US terms China's position on COVID-19 origin probe as 'dangerous'
Jul 22, 2021
Washington DC [US], July 23 : After China rejected the second phase of the World Health Organisation (WHO) probe, the United States on Friday accused Beijing of "stonewalling" the study of origins of COVID-19.
Addressing a press briefing, White House spokesperson Jen Psaki said, "The US supports the WHO plan for phase two, which commits to ensuring these studies are scientific, transparent, expert-led, and free from interference."
Responding to Beijing's decision, Psaki said, "We have certainly seen the PRC's [China's] comments, again, rejecting phase two of the WHO study. We are deeply disappointed. Their position is irresponsible, and frankly, dangerous."
She said the US continues to call for China to provide much-needed access to data and samples. "And this is critical to prevent the next pandemic. This is about saving lives in the future and not time to be stonewalling," Psaki added.

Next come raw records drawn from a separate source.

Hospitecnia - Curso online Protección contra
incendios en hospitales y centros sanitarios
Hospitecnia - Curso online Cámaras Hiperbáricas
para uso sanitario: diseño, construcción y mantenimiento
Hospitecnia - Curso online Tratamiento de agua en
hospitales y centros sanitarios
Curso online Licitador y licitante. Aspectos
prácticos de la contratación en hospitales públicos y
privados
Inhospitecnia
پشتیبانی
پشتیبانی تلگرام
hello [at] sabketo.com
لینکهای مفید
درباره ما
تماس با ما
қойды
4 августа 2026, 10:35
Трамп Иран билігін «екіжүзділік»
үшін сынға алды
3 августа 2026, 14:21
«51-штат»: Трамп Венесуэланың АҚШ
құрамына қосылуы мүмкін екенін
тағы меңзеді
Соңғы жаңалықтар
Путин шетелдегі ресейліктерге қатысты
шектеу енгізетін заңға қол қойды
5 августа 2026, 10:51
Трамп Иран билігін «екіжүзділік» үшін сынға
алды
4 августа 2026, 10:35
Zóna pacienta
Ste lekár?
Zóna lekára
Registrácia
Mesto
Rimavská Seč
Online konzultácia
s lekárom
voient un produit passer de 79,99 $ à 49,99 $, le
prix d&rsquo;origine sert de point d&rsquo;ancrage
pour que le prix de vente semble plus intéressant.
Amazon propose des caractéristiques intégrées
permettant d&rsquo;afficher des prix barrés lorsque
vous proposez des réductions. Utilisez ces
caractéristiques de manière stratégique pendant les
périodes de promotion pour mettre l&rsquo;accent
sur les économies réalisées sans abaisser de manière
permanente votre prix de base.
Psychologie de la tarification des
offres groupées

China's decision to reject the phase-two study came after the possibility of lab leak theory was included in the WHO proposal. Citing Chinese Deputy Head of the National Health Commission Zeng Yixin, CNN reported that Beijing was surprised to see lab leak listed as a research objective under the second phase of the investigation.
"In some aspects, the WHO's plan for next phase of investigation of the coronavirus origin does not respect common sense, and it is against science. It is impossible for us to accept such a plan," Yixin said.

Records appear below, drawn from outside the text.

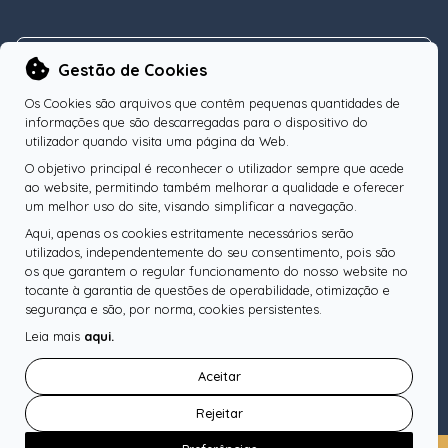
NEWSLETTER
Gestão de Cookies
Os Cookies são arquivos que contêm pequenas quantidades de
informações que são descarregadas para o dispositivo do
utilizador quando visita uma página da Web.
O objetivo principal é reconhecer o utilizador sempre que acede
Subscreva a nossa Newsletter
OK
ao website, permitindo também melhorar a qualidade e oferecer
um melhor uso do site, visando simplificar a navegação.
Aqui, apenas os cookies estritamente necessários serão
utilizados, independentemente do seu consentimento, pois são
os que garantem o regular funcionamento do nosso website no
SIGA-NOS
tocante à garantia de questões de operabilidade, otimização e
segurança e são, por norma, cookies persistentes.
Leia mais
aqui.
Pesquise o seu Notário
Aceitar
Rejeitar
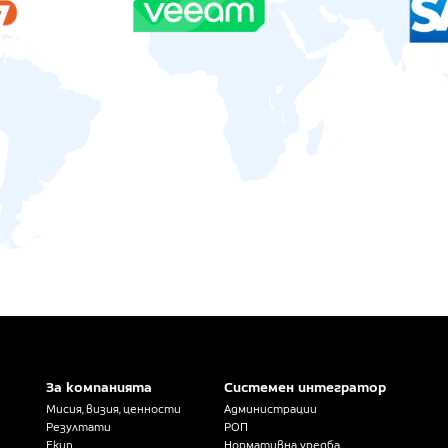
За компанията
Системен интегратор
Мисия, визия, ценности
Администрации
Резултати
РОП
Екип
Нормативна уредба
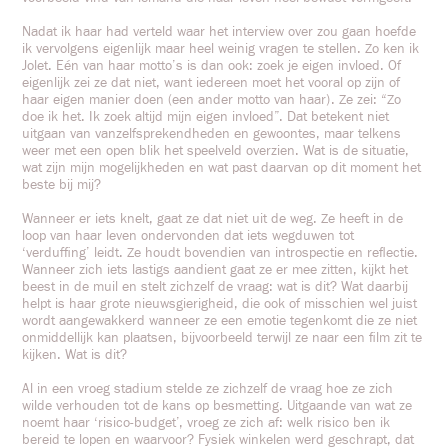
Nadat ik haar had verteld waar het interview over zou gaan hoefde
ik vervolgens eigenlijk maar heel weinig vragen te stellen. Zo ken ik
Jolet. Eén van haar motto’s is dan ook: zoek je eigen invloed. Of
eigenlijk zei ze dat niet, want iedereen moet het vooral op zijn of
haar eigen manier doen (een ander motto van haar). Ze zei: “Zo
doe ik het. Ik zoek altijd mijn eigen invloed”. Dat betekent niet
uitgaan van vanzelfsprekendheden en gewoontes, maar telkens
weer met een open blik het speelveld overzien. Wat is de situatie,
wat zijn mijn mogelijkheden en wat past daarvan op dit moment het
beste bij mij?
Wanneer er iets knelt, gaat ze dat niet uit de weg. Ze heeft in de
loop van haar leven ondervonden dat iets wegduwen tot
‘verduffing’ leidt. Ze houdt bovendien van introspectie en reflectie.
Wanneer zich iets lastigs aandient gaat ze er mee zitten, kijkt het
beest in de muil en stelt zichzelf de vraag: wat is dit? Wat daarbij
helpt is haar grote nieuwsgierigheid, die ook of misschien wel juist
wordt aangewakkerd wanneer ze een emotie tegenkomt die ze niet
onmiddellijk kan plaatsen, bijvoorbeeld terwijl ze naar een film zit te
kijken. Wat is dit?
Al in een vroeg stadium stelde ze zichzelf de vraag hoe ze zich
wilde verhouden tot de kans op besmetting. Uitgaande van wat ze
noemt haar ‘risico-budget’, vroeg ze zich af: welk risico ben ik
bereid te lopen en waarvoor? Fysiek winkelen werd geschrapt, dat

WHO Director-General Tedros Adhanom Ghebreyesus has also urged Beijing to be transparent and open to cooperate. "We owe it to the millions who suffered and the millions who died to know what happened," he said.
Zeng Yixin, meanwhile said that "no worker or researcher at the Wuhan Institute of Virology got infected by coronavirus before the first documented cases of COVID-19".

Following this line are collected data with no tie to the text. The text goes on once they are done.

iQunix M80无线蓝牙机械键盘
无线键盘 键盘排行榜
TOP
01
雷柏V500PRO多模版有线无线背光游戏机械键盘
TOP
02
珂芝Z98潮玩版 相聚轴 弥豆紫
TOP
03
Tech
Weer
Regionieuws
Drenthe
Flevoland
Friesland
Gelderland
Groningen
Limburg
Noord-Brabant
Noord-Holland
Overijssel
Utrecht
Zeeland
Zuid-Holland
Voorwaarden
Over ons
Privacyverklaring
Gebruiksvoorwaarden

US officials overseeing an intelligence review into the origins of COVID-19 consider the theory of virus accidentally escaping from a lab in Wuhan as equally plausible as the possibility that it emerged naturally in the wild.
In recent months, the lab-leak theory has gained great traction pushing US President Joe Biden to give the American intelligence team a 90-day deadline to find answers into the virus origin.
A WHO-led team of scientists that travelled to China in early 2021 to investigate the origins of the virus struggled to get a clear picture of what research China was conducting beforehand, faced constraints during its visit, and had little power to conduct thorough and impartial research.